= Provided records =

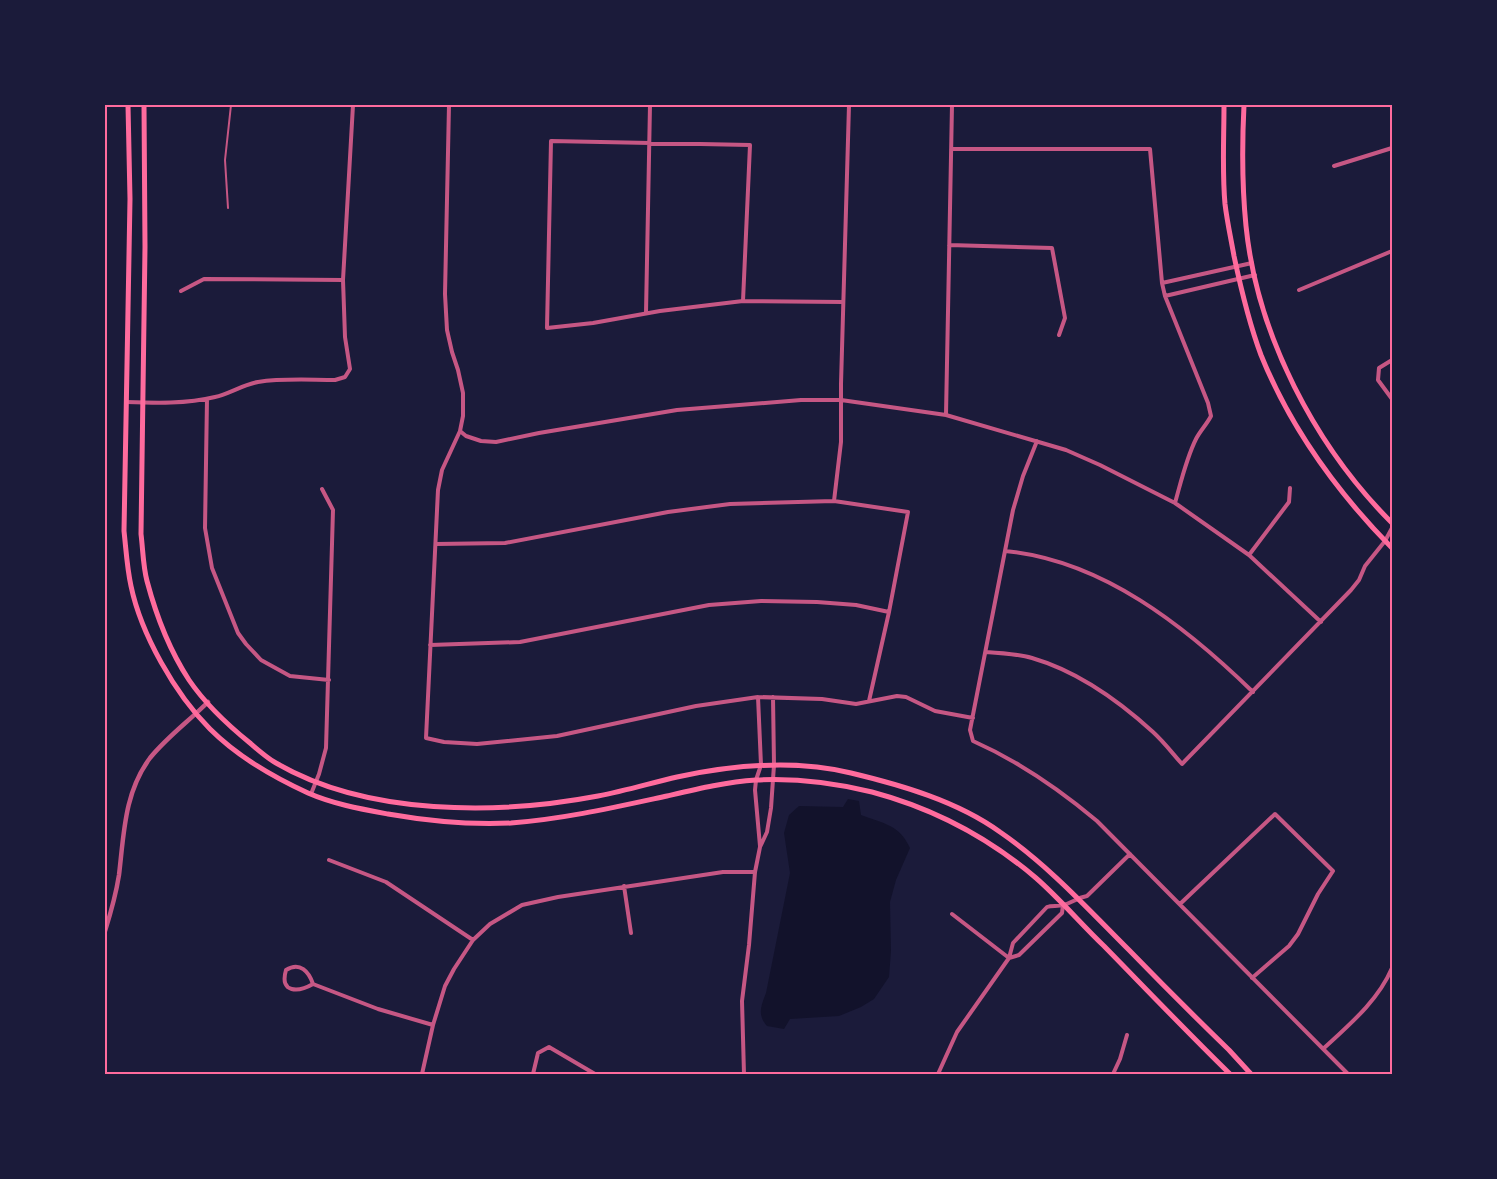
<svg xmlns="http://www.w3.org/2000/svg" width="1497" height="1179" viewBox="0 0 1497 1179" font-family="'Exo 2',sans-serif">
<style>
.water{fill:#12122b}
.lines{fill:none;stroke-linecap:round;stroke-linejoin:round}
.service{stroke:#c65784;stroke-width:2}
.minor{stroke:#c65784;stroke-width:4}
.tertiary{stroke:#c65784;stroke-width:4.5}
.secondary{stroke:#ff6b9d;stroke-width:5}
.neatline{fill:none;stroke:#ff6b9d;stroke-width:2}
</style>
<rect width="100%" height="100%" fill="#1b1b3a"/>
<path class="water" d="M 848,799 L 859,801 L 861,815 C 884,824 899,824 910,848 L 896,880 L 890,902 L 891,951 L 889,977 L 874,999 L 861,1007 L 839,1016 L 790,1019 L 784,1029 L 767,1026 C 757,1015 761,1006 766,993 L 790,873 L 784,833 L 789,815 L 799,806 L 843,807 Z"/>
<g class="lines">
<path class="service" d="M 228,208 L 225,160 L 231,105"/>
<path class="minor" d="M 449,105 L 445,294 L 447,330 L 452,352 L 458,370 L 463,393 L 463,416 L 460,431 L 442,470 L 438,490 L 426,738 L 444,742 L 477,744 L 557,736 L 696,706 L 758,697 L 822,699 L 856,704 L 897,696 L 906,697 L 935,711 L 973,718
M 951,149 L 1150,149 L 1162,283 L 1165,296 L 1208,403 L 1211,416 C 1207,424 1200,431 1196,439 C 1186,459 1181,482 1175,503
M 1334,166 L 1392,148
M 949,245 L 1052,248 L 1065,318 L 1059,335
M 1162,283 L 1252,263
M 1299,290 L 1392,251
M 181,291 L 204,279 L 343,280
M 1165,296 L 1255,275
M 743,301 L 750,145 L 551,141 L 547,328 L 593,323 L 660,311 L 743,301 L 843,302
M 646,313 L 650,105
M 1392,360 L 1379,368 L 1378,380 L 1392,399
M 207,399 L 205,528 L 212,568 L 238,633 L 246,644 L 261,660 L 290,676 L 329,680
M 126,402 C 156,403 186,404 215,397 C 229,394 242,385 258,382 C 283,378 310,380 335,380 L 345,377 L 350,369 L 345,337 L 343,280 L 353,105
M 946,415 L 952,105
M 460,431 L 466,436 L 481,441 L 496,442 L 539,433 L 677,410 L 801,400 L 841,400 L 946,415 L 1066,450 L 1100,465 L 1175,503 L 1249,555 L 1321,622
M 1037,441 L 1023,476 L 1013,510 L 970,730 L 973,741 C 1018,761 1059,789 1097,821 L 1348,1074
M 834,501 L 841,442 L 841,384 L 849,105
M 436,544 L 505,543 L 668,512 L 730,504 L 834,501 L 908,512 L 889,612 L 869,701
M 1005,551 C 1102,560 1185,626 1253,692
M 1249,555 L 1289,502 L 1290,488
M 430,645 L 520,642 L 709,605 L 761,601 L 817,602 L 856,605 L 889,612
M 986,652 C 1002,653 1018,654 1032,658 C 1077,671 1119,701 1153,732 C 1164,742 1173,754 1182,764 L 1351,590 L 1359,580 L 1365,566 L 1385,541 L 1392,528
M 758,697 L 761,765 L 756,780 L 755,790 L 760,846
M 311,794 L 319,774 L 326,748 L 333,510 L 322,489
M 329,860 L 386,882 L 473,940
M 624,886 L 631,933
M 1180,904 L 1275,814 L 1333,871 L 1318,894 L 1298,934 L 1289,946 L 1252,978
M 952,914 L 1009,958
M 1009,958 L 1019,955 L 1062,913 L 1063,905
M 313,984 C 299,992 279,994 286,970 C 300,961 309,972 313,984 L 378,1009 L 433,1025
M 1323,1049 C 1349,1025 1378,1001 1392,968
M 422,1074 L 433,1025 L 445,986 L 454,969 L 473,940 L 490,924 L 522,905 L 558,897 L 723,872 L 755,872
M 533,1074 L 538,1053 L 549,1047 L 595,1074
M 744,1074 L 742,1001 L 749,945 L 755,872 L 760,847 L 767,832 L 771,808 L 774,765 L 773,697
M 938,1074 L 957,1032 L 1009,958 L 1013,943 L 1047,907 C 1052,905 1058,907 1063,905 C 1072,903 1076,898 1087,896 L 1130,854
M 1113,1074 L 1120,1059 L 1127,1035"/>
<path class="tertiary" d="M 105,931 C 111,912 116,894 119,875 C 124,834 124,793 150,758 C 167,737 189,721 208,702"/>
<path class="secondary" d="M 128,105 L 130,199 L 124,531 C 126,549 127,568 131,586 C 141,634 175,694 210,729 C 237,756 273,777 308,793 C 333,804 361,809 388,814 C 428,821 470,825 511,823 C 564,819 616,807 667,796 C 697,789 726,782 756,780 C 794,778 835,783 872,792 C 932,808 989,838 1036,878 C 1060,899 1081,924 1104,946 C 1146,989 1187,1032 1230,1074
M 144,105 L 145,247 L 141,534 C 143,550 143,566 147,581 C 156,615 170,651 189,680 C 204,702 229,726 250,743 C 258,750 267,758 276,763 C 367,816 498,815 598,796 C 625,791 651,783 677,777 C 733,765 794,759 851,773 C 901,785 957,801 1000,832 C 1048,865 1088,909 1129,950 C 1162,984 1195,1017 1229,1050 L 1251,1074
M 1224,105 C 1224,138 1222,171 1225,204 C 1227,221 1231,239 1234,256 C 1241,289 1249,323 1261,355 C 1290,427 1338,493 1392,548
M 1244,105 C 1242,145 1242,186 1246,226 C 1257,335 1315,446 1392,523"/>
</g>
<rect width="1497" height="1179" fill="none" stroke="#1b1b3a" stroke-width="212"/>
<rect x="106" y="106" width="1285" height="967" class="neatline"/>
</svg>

= Work required =
Return the data exactly. Do not carry over any images.

= Response for this exercise =
<svg xmlns="http://www.w3.org/2000/svg" width="1497" height="1179" viewBox="0 0 1497 1179" font-family="'Exo 2',sans-serif">
<style>
.water{fill:#12122b}
.lines{fill:none;stroke-linecap:round;stroke-linejoin:round}
.service{stroke:#c65784;stroke-width:2}
.minor{stroke:#c65784;stroke-width:4}
.tertiary{stroke:#c65784;stroke-width:4.5}
.secondary{stroke:#ff6b9d;stroke-width:5}
.neatline{fill:none;stroke:#ff6b9d;stroke-width:2}
</style>
<rect width="100%" height="100%" fill="#1b1b3a"/>
<path class="water" d="M 848,799 L 859,801 L 861,815 C 884,824 899,824 910,848 L 896,880 L 890,902 L 891,951 L 889,977 L 874,999 L 861,1007 L 839,1016 L 790,1019 L 784,1029 L 767,1026 C 757,1015 761,1006 766,993 L 790,873 L 784,833 L 789,815 L 799,806 L 843,807 Z"/>
<g class="lines">
<path class="service" d="M 228,208 L 225,160 L 231,105"/>
<path class="minor" d="M 449,105 L 445,294 L 447,330 L 452,352 L 458,370 L 463,393 L 463,416 L 460,431 L 442,470 L 438,490 L 426,738 L 444,742 L 477,744 L 557,736 L 696,706 L 758,697 L 822,699 L 856,704 L 897,696 L 906,697 L 935,711 L 973,718
M 951,149 L 1150,149 L 1162,283 L 1165,296 L 1208,403 L 1211,416 C 1207,424 1200,431 1196,439 C 1186,459 1181,482 1175,503
M 1334,166 L 1392,148
M 949,245 L 1052,248 L 1065,318 L 1059,335
M 1162,283 L 1252,263
M 1299,290 L 1392,251
M 181,291 L 204,279 L 343,280
M 1165,296 L 1255,275
M 743,301 L 750,145 L 551,141 L 547,328 L 593,323 L 660,311 L 743,301 L 843,302
M 646,313 L 650,105
M 1392,360 L 1379,368 L 1378,380 L 1392,399
M 207,399 L 205,528 L 212,568 L 238,633 L 246,644 L 261,660 L 290,676 L 329,680
M 126,402 C 156,403 186,404 215,397 C 229,394 242,385 258,382 C 283,378 310,380 335,380 L 345,377 L 350,369 L 345,337 L 343,280 L 353,105
M 946,415 L 952,105
M 460,431 L 466,436 L 481,441 L 496,442 L 539,433 L 677,410 L 801,400 L 841,400 L 946,415 L 1066,450 L 1100,465 L 1175,503 L 1249,555 L 1321,622
M 1037,441 L 1023,476 L 1013,510 L 970,730 L 973,741 C 1018,761 1059,789 1097,821 L 1348,1074
M 834,501 L 841,442 L 841,384 L 849,105
M 436,544 L 505,543 L 668,512 L 730,504 L 834,501 L 908,512 L 889,612 L 869,701
M 1005,551 C 1102,560 1185,626 1253,692
M 1249,555 L 1289,502 L 1290,488
M 430,645 L 520,642 L 709,605 L 761,601 L 817,602 L 856,605 L 889,612
M 986,652 C 1002,653 1018,654 1032,658 C 1077,671 1119,701 1153,732 C 1164,742 1173,754 1182,764 L 1351,590 L 1359,580 L 1365,566 L 1385,541 L 1392,528
M 758,697 L 761,765 L 756,780 L 755,790 L 760,846
M 311,794 L 319,774 L 326,748 L 333,510 L 322,489
M 329,860 L 386,882 L 473,940
M 624,886 L 631,933
M 1180,904 L 1275,814 L 1333,871 L 1318,894 L 1298,934 L 1289,946 L 1252,978
M 952,914 L 1009,958
M 1009,958 L 1019,955 L 1062,913 L 1063,905
M 313,984 C 299,992 279,994 286,970 C 300,961 309,972 313,984 L 378,1009 L 433,1025
M 1323,1049 C 1349,1025 1378,1001 1392,968
M 422,1074 L 433,1025 L 445,986 L 454,969 L 473,940 L 490,924 L 522,905 L 558,897 L 723,872 L 755,872
M 533,1074 L 538,1053 L 549,1047 L 595,1074
M 744,1074 L 742,1001 L 749,945 L 755,872 L 760,847 L 767,832 L 771,808 L 774,765 L 773,697
M 938,1074 L 957,1032 L 1009,958 L 1013,943 L 1047,907 C 1052,905 1058,907 1063,905 C 1072,903 1076,898 1087,896 L 1130,854
M 1113,1074 L 1120,1059 L 1127,1035"/>
<path class="tertiary" d="M 105,931 C 111,912 116,894 119,875 C 124,834 124,793 150,758 C 167,737 189,721 208,702"/>
<path class="secondary" d="M 128,105 L 130,199 L 124,531 C 126,549 127,568 131,586 C 141,634 175,694 210,729 C 237,756 273,777 308,793 C 333,804 361,809 388,814 C 428,821 470,825 511,823 C 564,819 616,807 667,796 C 697,789 726,782 756,780 C 794,778 835,783 872,792 C 932,808 989,838 1036,878 C 1060,899 1081,924 1104,946 C 1146,989 1187,1032 1230,1074
M 144,105 L 145,247 L 141,534 C 143,550 143,566 147,581 C 156,615 170,651 189,680 C 204,702 229,726 250,743 C 258,750 267,758 276,763 C 367,816 498,815 598,796 C 625,791 651,783 677,777 C 733,765 794,759 851,773 C 901,785 957,801 1000,832 C 1048,865 1088,909 1129,950 C 1162,984 1195,1017 1229,1050 L 1251,1074
M 1224,105 C 1224,138 1222,171 1225,204 C 1227,221 1231,239 1234,256 C 1241,289 1249,323 1261,355 C 1290,427 1338,493 1392,548
M 1244,105 C 1242,145 1242,186 1246,226 C 1257,335 1315,446 1392,523"/>
</g>
<rect width="1497" height="1179" fill="none" stroke="#1b1b3a" stroke-width="212"/>
<rect x="106" y="106" width="1285" height="967" class="neatline"/>
</svg>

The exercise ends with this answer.